- What is asked -
a) Answer these questions using the encyclopedia text on sidewalks and Alfred Billings Street, marking each answer with the same numeral as its question.
(i) How thick are curbstones?
(ii) In what year did Street move to Albany?
(iii) What publication did Street edit in Albany?
b) Continue the encyclopedia text on sidewalks and Alfred Billings Street from the point where it stops.
··· Document text ···
In building sidewalks care must be taken to secure an unyielding, well-drained foundation, in order to prevent uneven settlement, cracks, or breaks. Boards or planks are generally laid crosswise of the walk, on longitudinal string-pieces, or timbers, designed to keep the boards off the ground and postpone the inevitable decay. On account of this decay, wooden sidewalks are, in the long run, decidedly uneconomical. Curbstones are from four to six inches thick and deep enough to form the necessary rise above the gutter and to extend into the earth sufficiently to give a firm foundation. They are often set on broken stone, to insure good drainage, or on concrete, to give a solid foundation. They may be of stone or of concrete. Where concrete is used it sometimes extends so as to form the gutter as well, and has the upper and outer edge of the curb protected with an iron bar or rod, imbedded in the concrete.

See Boulevards; Electric Lighting; Electric Railways; Street Railway; Gas; Heating and Ventilation (paragraph Central Heating Plants); Pavement; Road and Street Machinery; Road; Sewerage and Drainage; Subways for Pipes and Wires; Water-Works; etc.

STREET, Alfred Billings (1811-81). An American author, born at Poughkeepsie, N. Y. He studied law and began practice at Monticello, N. Y., but in 1839 removed to Albany, where he became editor of The Northern Light, and was, for the latter half of his life, State librarian. His poems deal with the sights and sounds of the woodland and the life of the more primitive days of the settlement of America. Among his verses are: The Burning of Schenectady, and Other Poems (1842); Drawings and Tintings (1844); Fugitive Poems (1846); and Frontenac; or, the Atotarho of the Iroquois (1849), a poetical romance. His chief prose works are: Woods and Waters (1860); The Indian Pass (1869); Lake and Mountain; or, Autumn in the Adirondacks (1870); Eagle Pine; or, Sketches of a New York Frontier Village (1871); and one learned work, A Digest of Taxation in the United States (1863).
··· Extracted entries ···
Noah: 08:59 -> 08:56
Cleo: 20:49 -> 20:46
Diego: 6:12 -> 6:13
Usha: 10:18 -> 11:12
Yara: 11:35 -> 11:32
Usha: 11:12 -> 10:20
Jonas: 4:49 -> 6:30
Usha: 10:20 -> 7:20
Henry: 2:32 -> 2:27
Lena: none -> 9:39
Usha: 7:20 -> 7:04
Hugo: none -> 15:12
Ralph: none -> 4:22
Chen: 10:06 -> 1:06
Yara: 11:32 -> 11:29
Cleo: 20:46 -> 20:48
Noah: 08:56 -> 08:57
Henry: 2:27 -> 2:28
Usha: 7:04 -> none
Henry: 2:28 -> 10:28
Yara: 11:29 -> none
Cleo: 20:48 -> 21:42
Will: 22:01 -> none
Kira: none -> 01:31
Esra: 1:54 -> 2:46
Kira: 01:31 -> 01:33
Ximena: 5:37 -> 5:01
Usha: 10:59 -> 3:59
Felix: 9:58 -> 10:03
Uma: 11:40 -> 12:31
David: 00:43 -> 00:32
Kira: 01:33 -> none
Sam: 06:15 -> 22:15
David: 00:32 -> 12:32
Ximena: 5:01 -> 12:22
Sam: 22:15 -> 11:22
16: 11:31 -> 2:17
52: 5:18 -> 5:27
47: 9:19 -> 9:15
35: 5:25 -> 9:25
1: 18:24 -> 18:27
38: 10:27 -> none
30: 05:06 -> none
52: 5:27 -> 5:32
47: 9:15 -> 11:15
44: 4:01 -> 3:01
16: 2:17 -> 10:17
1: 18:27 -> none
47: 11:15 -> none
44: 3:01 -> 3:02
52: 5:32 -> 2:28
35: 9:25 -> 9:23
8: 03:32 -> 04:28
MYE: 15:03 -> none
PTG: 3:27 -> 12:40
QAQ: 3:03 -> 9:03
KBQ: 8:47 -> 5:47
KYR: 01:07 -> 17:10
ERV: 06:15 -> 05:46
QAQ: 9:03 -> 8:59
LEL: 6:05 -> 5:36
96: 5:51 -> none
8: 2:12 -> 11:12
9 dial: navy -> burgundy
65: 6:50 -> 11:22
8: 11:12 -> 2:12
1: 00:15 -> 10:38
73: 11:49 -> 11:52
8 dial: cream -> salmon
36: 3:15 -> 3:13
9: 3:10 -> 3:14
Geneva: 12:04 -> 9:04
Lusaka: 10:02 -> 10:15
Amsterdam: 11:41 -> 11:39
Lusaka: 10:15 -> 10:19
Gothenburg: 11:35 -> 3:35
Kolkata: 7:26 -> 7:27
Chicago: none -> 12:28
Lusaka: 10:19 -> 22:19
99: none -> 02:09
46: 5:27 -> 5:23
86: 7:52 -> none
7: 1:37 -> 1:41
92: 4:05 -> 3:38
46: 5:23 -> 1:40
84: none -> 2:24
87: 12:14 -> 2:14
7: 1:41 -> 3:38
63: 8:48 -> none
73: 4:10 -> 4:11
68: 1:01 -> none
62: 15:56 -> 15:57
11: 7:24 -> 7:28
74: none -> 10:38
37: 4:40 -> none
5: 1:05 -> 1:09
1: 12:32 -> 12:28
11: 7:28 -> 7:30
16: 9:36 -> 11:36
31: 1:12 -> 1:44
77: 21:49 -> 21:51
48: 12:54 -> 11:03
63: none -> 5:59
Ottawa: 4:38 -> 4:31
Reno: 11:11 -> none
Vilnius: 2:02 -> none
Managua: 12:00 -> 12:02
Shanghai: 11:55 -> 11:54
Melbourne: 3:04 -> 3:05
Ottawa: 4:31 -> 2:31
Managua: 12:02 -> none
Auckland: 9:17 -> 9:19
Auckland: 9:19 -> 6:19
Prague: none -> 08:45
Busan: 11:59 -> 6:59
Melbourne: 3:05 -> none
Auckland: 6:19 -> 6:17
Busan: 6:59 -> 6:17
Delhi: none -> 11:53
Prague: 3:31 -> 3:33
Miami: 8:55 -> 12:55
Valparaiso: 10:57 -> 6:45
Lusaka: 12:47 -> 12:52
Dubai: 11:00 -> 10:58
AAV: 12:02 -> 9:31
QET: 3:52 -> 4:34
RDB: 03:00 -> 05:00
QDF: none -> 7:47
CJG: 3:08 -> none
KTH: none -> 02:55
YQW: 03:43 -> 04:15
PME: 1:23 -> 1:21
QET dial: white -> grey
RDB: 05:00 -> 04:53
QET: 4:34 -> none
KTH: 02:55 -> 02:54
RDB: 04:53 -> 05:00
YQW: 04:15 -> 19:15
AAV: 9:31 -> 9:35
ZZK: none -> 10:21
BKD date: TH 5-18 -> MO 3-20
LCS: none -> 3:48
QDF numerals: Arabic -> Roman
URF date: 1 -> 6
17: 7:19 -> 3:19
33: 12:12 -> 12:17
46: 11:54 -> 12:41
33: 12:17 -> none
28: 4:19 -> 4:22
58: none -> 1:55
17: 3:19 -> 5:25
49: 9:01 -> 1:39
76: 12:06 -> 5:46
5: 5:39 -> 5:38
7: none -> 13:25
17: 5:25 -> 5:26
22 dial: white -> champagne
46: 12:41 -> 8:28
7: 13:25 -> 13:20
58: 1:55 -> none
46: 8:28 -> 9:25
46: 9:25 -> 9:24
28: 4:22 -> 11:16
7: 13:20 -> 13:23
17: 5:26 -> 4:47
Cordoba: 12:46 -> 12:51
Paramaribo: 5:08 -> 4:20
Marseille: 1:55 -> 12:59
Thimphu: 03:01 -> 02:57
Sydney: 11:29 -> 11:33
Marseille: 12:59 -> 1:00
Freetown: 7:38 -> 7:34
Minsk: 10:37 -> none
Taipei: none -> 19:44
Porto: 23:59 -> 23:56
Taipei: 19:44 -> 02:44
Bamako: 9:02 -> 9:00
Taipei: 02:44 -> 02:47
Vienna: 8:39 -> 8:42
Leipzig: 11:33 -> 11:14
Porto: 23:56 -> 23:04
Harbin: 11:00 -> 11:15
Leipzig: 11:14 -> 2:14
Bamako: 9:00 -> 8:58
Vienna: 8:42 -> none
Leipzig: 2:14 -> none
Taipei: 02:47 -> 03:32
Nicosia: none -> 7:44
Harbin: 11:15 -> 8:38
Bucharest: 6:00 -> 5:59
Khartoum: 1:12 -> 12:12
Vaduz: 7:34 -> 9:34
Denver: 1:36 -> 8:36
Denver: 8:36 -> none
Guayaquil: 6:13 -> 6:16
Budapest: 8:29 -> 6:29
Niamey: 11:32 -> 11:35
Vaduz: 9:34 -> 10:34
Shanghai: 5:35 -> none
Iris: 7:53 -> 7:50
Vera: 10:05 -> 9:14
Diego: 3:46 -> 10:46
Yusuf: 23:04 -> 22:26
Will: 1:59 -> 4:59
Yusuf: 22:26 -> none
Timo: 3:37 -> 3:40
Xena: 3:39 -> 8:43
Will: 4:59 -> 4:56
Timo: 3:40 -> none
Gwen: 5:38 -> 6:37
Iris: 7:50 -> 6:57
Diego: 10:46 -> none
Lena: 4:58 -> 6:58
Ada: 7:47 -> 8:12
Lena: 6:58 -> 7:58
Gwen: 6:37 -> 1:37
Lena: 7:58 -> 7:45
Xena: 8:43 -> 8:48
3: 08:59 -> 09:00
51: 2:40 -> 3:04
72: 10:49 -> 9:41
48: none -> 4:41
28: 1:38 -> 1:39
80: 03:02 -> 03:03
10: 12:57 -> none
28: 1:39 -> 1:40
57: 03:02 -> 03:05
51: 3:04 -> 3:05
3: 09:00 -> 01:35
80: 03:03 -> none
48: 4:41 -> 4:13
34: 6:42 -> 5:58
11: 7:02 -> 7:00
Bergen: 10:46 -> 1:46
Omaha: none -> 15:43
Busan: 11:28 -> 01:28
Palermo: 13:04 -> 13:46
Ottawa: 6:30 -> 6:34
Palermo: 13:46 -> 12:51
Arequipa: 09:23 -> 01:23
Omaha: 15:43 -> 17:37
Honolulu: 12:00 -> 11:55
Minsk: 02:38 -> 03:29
···
- Expected answers -
a)
(i) From four to six inches thick.
(ii) 1839.
(iii) The Northern Light.

b)
STREET, George Edmund (1824-81). An English architect. He studied under Gilbert Scott, from whom he got his partiality for the Gothic style and his talent in restoring mediæval monuments. Among his principal buildings are the theological college at Cuddesden, and the churches of Saint Philip and Saint James, at Oxford, of Saint Margaret, at Liverpool, and many well-designed minor churches. Among his restorations are the cathedrals of York, Bristol, and Carlisle, Jesus College Chapel, Oxford, and Wantage church. Among his writings are The Brick and Marble Architecture of North Italy in the Middle Ages (1855), and Gothic Architecture in Spain (1865), which are classics in their fields.

STREET RAILWAY. A railway laid upon the public streets of a city or a town, and intended principally for the transportation of passengers. The street railway had its origin in the early tramways of Great Britain (see Railways), and such roads are still denominated tramways in all European countries. The street railway for passenger traffic is however, distinctly an American development, and the modern passenger tramways of Europe owe their inception to the United States. A street railway was operated in New York City in 1831-32, on which a horse car, much like an old English stage coach in construction, ran from Prince Street on the Bowery to Yorkville and Harlem, following for some distance the route now occupied by the Fourth Avenue Railway, which still operates under the original charter granted in 1831. The road was known as the New York and Harlem Railroad, and it continued in operation as a horse-car line until 1837, when it was temporarily changed to a steam-car line. In 1845 the operation of the horse cars on the railway line was resumed, and it remained the only horse-car line in New York until 1852, when charters were granted for the Second, Third, Sixth, and Eighth Avenue lines. Street railways were first built in Boston, Mass., in 1856, Philadelphia, Pa., had its first line in 1857. The street railway was introduced into England in 1860 through the efforts of George Francis Train, the first line being started in Birkenhead opposite Liverpool. Roads were laid in Liverpool in 1868, in London in 1869-71, and afterwards in Glasgow, Edinburgh, and Dublin. A recent authority (Dumont, Automobiles sur rails, 1898) says that the first horse tramway in France was built in 1856 on a line extending from Paris to Saint-Cloud, and was called the ‘American’ railway; but that the first horse-car line in Paris itself was not built until 1875. Street railway enterprises began to be taken up by the South American countries in 1866.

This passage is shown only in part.